Die Frage, zumindest für den Coachingansatz steht also zuerst:

Mögen Sie überhaupt nachdenken? Und können Sie das?
Und angenommen Nein, was schafft das für eine Situation?

Dass ich annehme, was ist, ist schon richtig. Aber neben den Klienten und Klientinnen, die so sind, wie sie sind, ist das Nachdenken ebenso ein Vorhandenes - und ebenso sein zeitlich ganz Eigenes. Danach sind wir dann schon bei der Philosophie - dem schier Ewigen.

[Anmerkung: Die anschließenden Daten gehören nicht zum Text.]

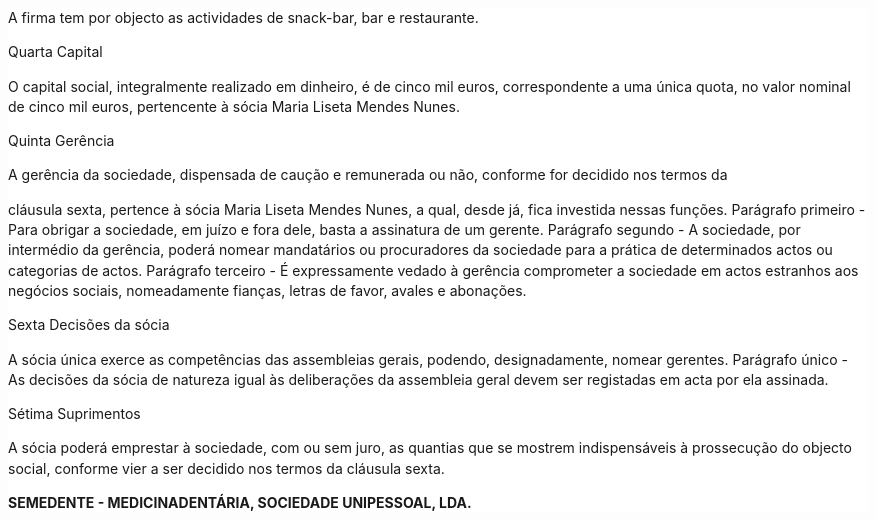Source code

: 
A firma tem por objecto as actividades de snack-bar, bar
e restaurante.


Quarta
Capital


O capital social, integralmente realizado em dinheiro, é
de cinco mil euros, correspondente a uma única quota, no
valor nominal de cinco mil euros, pertencente à sócia Maria
Liseta Mendes Nunes.


Quinta
Gerência


A gerência da sociedade, dispensada de caução e
remunerada ou não, conforme for decidido nos termos da



cláusula sexta, pertence à sócia Maria Liseta Mendes Nunes,
a qual, desde já, fica investida nessas funções.
Parágrafo primeiro - Para obrigar a sociedade, em juízo e
fora dele, basta a assinatura de um gerente.
Parágrafo segundo - A sociedade, por intermédio da
gerência, poderá nomear mandatários ou procuradores da
sociedade para a prática de determinados actos ou categorias
de actos.
Parágrafo terceiro - É expressamente vedado à gerência
comprometer a sociedade em actos estranhos aos negócios
sociais, nomeadamente fianças, letras de favor, avales e
abonações.


Sexta
Decisões da sócia


A sócia única exerce as competências das assembleias
gerais, podendo, designadamente, nomear gerentes.
Parágrafo único - As decisões da sócia de natureza igual
às deliberações da assembleia geral devem ser registadas em
acta por ela assinada.


Sétima
Suprimentos


A sócia poderá emprestar à sociedade, com ou sem juro,
as quantias que se mostrem indispensáveis à prossecução do
objecto social, conforme vier a ser decidido nos termos da
cláusula sexta.


**SEMEDENTE - MEDICINADENTÁRIA, SOCIEDADE
UNIPESSOAL, LDA.**
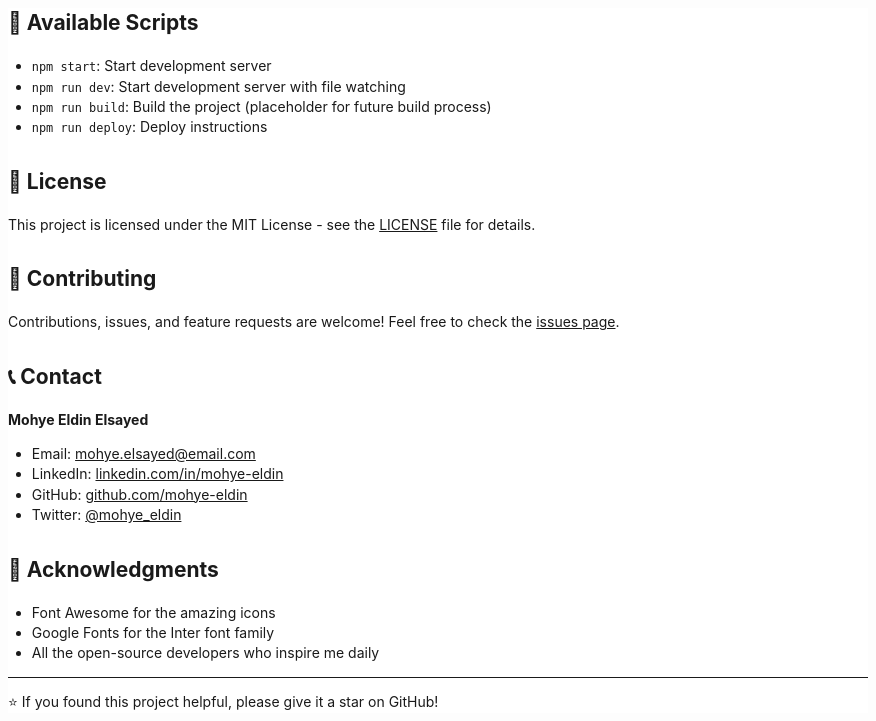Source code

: ## 🔧 Available Scripts

- `npm start`: Start development server
- `npm run dev`: Start development server with file watching
- `npm run build`: Build the project (placeholder for future build process)
- `npm run deploy`: Deploy instructions

## 📄 License

This project is licensed under the MIT License - see the [LICENSE](LICENSE) file for details.

## 🤝 Contributing

Contributions, issues, and feature requests are welcome! Feel free to check the [issues page](https://github.com/mohye-eldin/portfolio/issues).

## 📞 Contact

**Mohye Eldin Elsayed**
- Email: mohye.elsayed@email.com
- LinkedIn: [linkedin.com/in/mohye-eldin](https://linkedin.com/in/mohye-eldin)
- GitHub: [github.com/mohye-eldin](https://github.com/mohye-eldin)
- Twitter: [@mohye_eldin](https://twitter.com/mohye_eldin)

## 🙏 Acknowledgments

- Font Awesome for the amazing icons
- Google Fonts for the Inter font family
- All the open-source developers who inspire me daily

---

⭐ If you found this project helpful, please give it a star on GitHub!
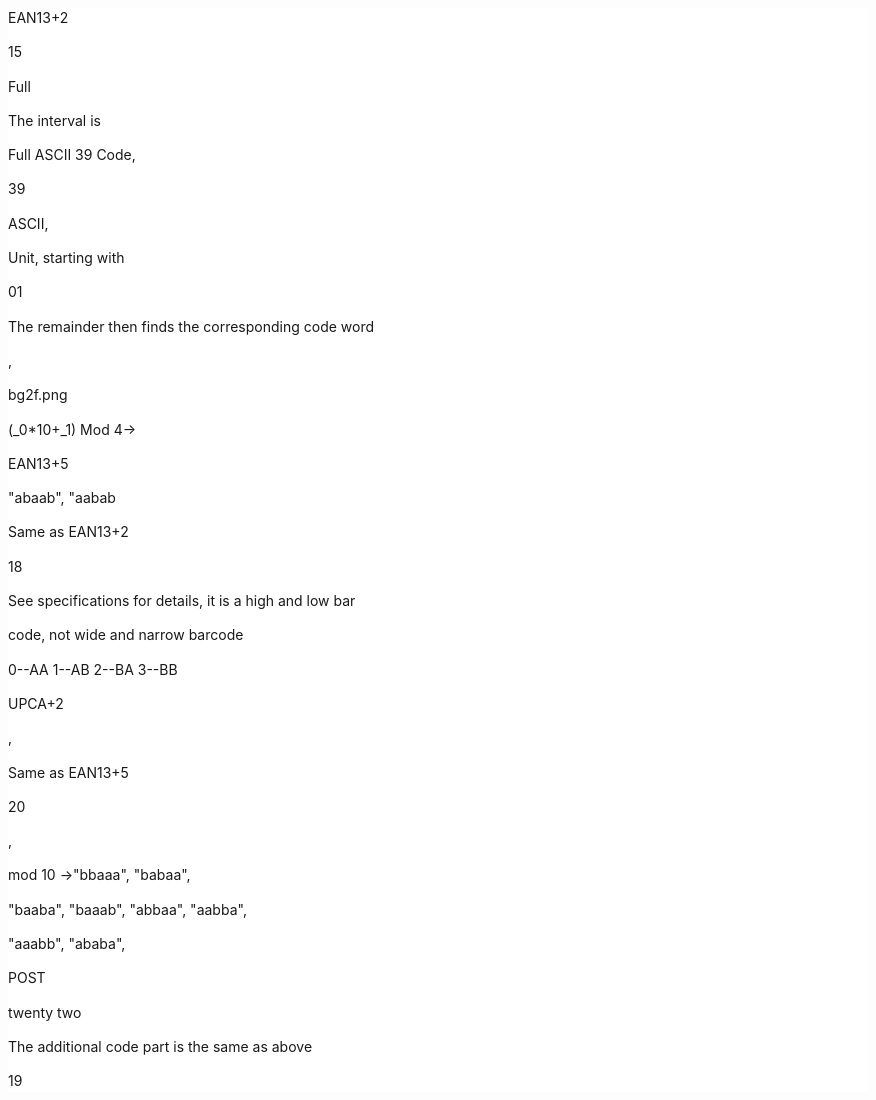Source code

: EAN13+2

15

Full

The interval is

Full ASCII 39 Code,

39

ASCII,

Unit, starting with

01

The remainder then finds the corresponding code word

,



bg2f.png

(\_0\*10+\_1) Mod 4-\>

EAN13+5

"abaab", "aabab

Same as EAN13+2

18

See specifications for details, it is a high and low bar

code, not wide and narrow barcode

0--AA 1--AB 2--BA 3--BB

UPCA+2

,

Same as EAN13+5

20

,

mod 10 \->"bbaaa", "babaa",

"baaba", "baaab", "abbaa", "aabba",

"aaabb", "ababa",

POST

twenty two

The additional code part is the same as above

19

Man muss die Frage annehmen und sich ihr stellen, denke ich: Hat jemand nachdenken gelernt - in seinem Leben schon erfahren?

Das ist keine Vermessenheit, das ist wertfrei und damit bedenkbar.  Oder möchten Sie mit falschen Vor-Gaben als Klient - da falsch "angenommen" - ver'kannt werden?